Cd treatment was also reported to increase the ABA content in potato, in parallel with the upregulation of the PC synthesis, which latter was also induced after ABA treatment (Stroiński et al. 2010). Although studies involving the inhibition of ABA synthesis indicated that ABA is required in Cd signal transduction, ABA pre-treatment before Cd stress had negative effect on PC synthesis (Stroiński et al. 2013). In the present study, Cd induced the accumulation of both SA and ABA in the leaves of both wild-type and mutant genotypes, but there were some differences. The accumulation of SA was slightly higher after Cd exposure in the leaves of the dwarf line, while that of ABA was lower. This is not surprising, as DELLAs are positively affected by ABA (Zentella et al. 2007; Xu et al. 2014), so their stabilisation may have a negative feedback effect.

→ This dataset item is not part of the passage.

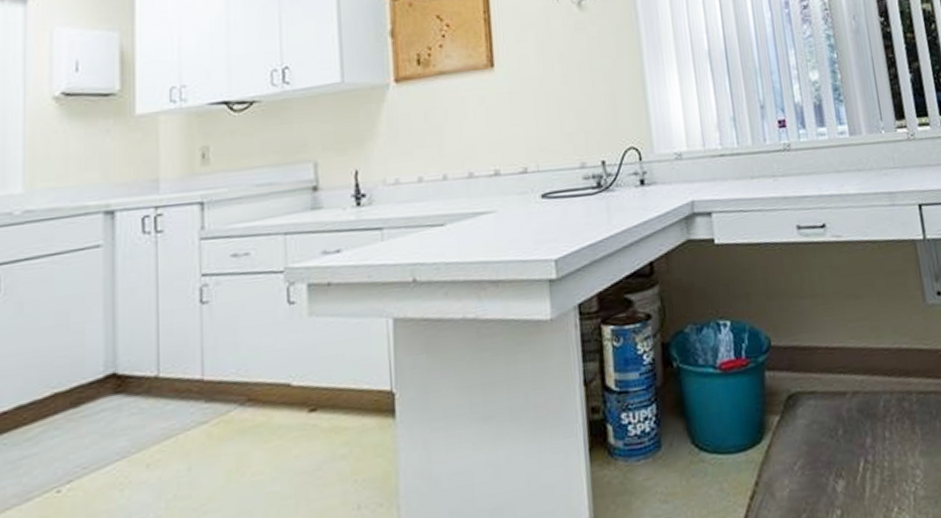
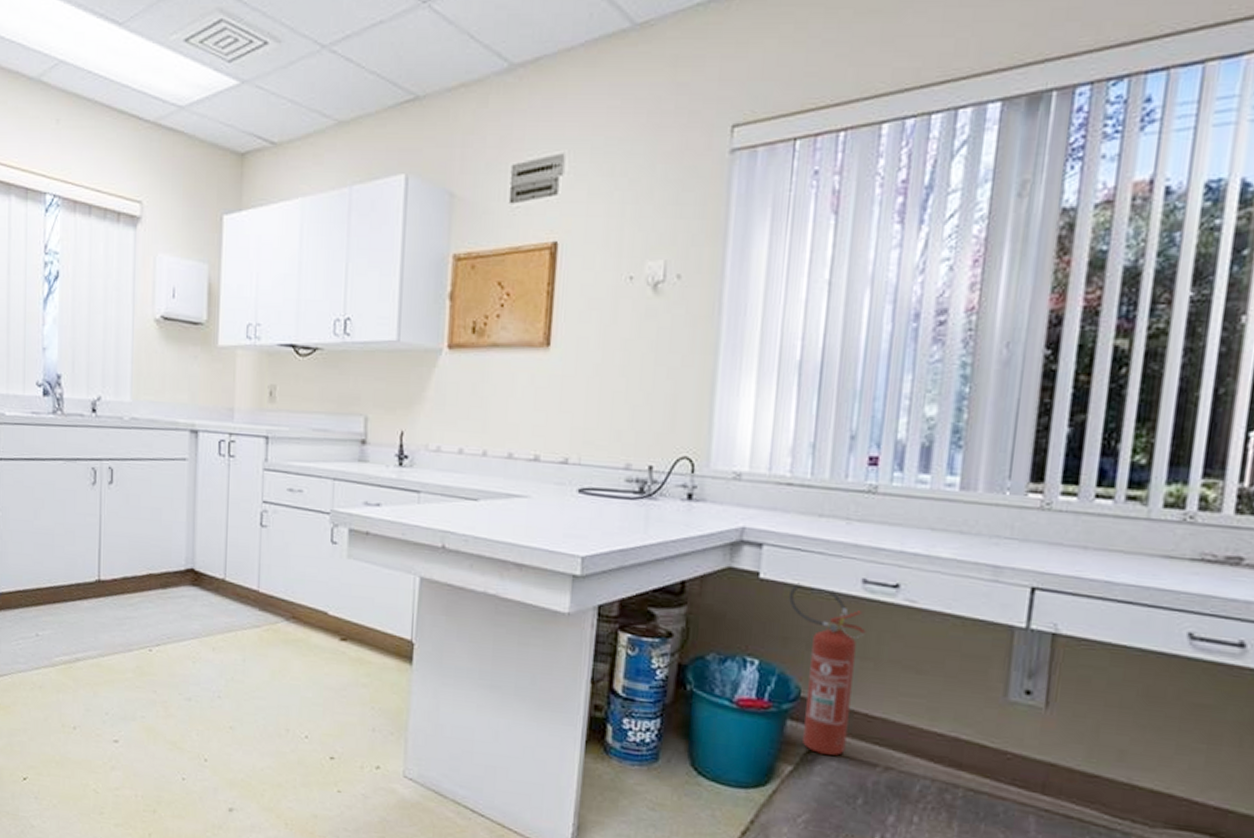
fire extinguisher: none [742,241,818,397] -> present [789,582,866,756]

More and more studies suggest an antagonistic relationship between SA and ABA signalling (de Torres-Zabala et al. 2007; Meguro and Sato 2015; Manohar et al. 2017), which may explain the lower level of ABA in the dwarf genotype under the present conditions.

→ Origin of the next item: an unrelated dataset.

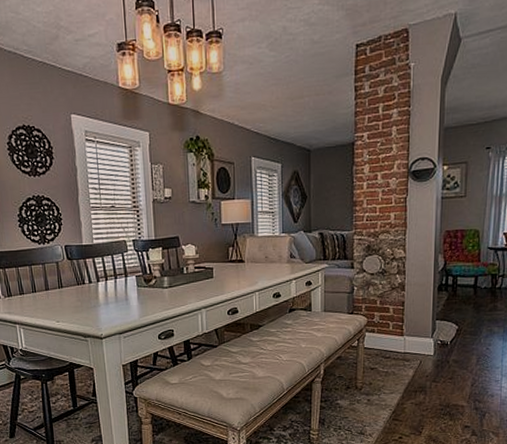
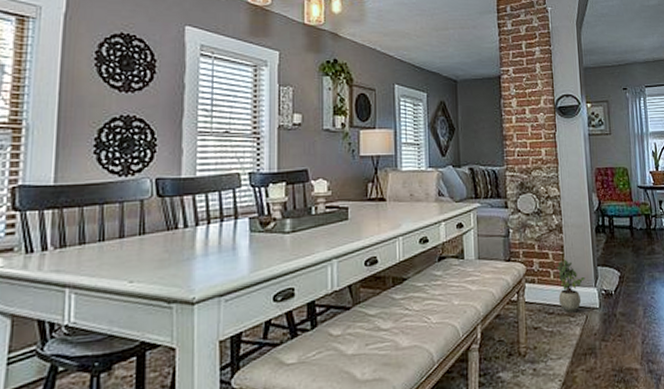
potted plant: none [395,313,423,357] -> present [556,259,585,312]

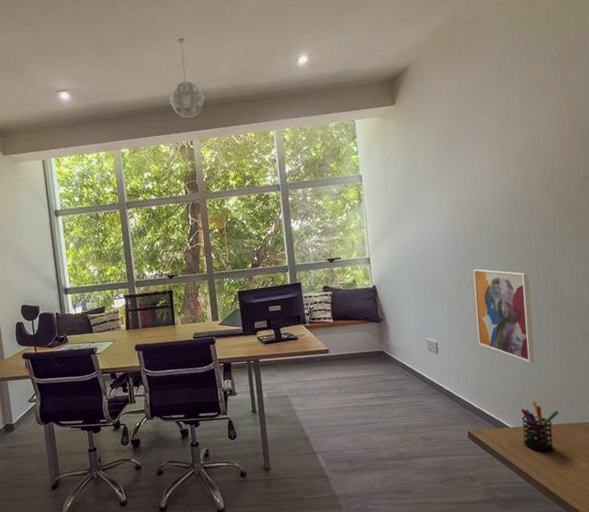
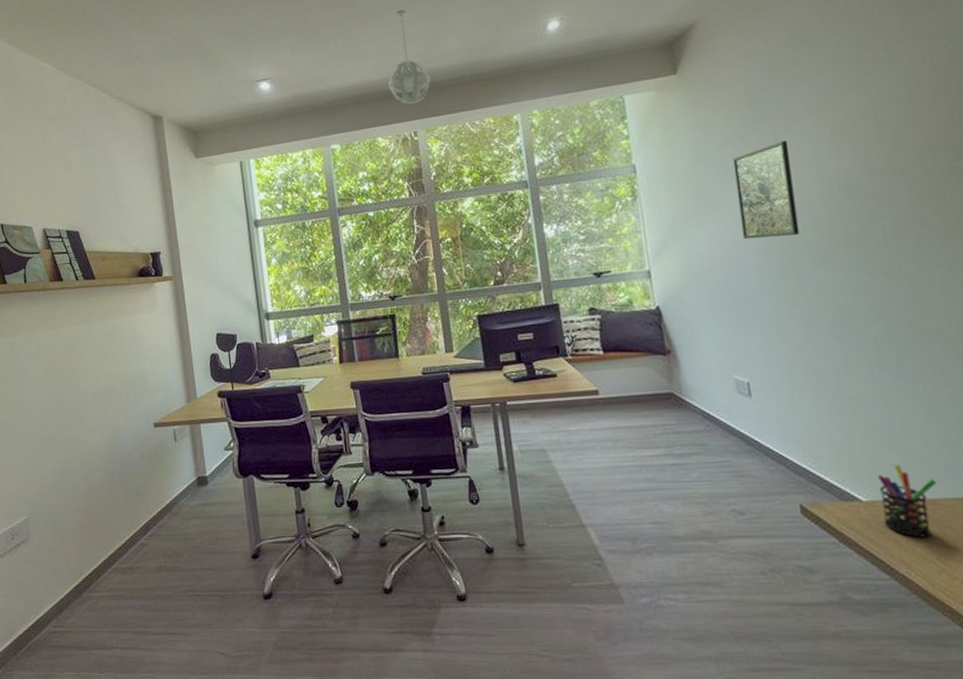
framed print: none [433,161,477,236] -> present [733,140,800,240]
wall art: present [473,268,535,363] -> none [796,283,896,411]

These differences in SA and ABA dynamics were only observed in the leaves. In the roots, the SA content tended to decrease while that of ABA did not change in Cd-treated Rht3 plants, but in the WT, Cd exposure greatly increased the expression of NCED. However, in contrast to ICS, NCED gene is not feedback-regulated by the end product, ABA. Indeed, increased ABA content can increase NCED expression. According to these, an important regulatory mechanism of the actual ABA level is it hydroxylation and degradation (Liu et al. 2016).

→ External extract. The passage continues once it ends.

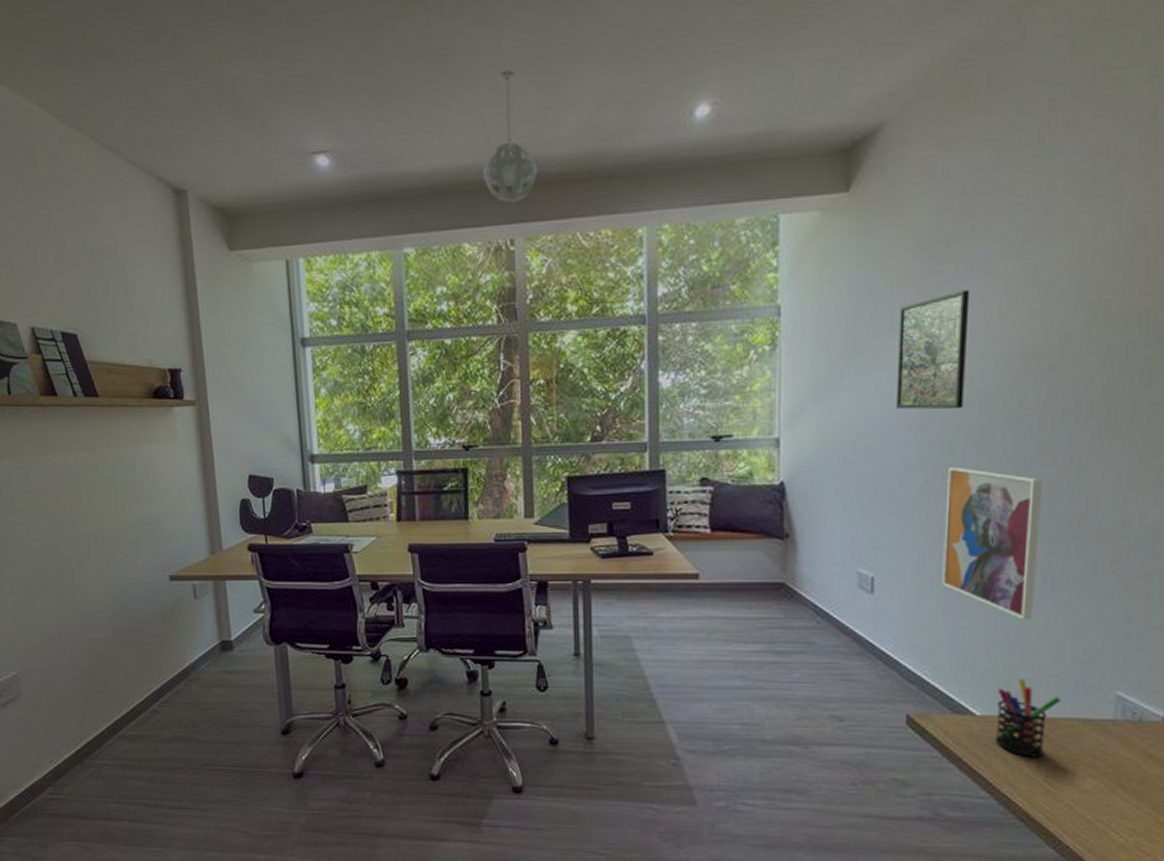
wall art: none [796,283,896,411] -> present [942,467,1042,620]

The higher root NCED level was parallel with a substantial ABA accumulation in the leaves, accompanied by the intense induction of PAO, also in the leaves, and may also be responsible for the increased P5CS expression and proline content in the roots of Cd-treated WT. These results agree with finding that ABA influences the synthesis of proline both at the transcriptional level, via the upregulation of P5CS expression, and at the post-transcriptional level, by stabilising transcripts of P5CS (Hare et al. 1999), and also confirm the fact that ABA treatment enhances the activity of PAO and the expression of the gene coding for PAO in maize (Xue et al. 2009). In addition, higher ABA content may increase the expression level of the genes involved in PA metabolism (Alcázar et al. 2006). Similarly, ABA application and accumulation resulted in proline accumulation and increased gene expression of P5CS1, OAT and PAO in wheat (Pál et al. 2018b). Our data indicated that there is no direct correlation between changes in PCs and SA or ABA contents in the roots. However, it was found in Sedium alfredii that too high ABA accumulation weakens or even reverses the ABA-induced Cd stress responsive gene expression (Lu et al. 2020), which suggest that although ABA has regulatory role in Cd-induced stress responses, higher accumulation of it can shift the metabolic processes into less beneficial direction.

Conclusion

This is the first study to characterize the relationships between proline, PCs and PAs on the one hand, and the plant hormones SA and ABA on the other hand under Cd stress in a GA-insensitive mutant wheat line. The results confirmed that PCs play an important role in the heavy metal detoxification and that this may underlie the higher Cd tolerance observed in the dwarf line. The results also indicated that Cd stress induced ABA synthesis in the wild type, which in turn enhanced the proline and PA metabolism. In contrast, the mutant line only exhibited a slight increment in leaf ABA content, which was not sufficient to induce high proline or PUT accumulation in either the leaves or roots, but this was favourable for the synthesis of PCs.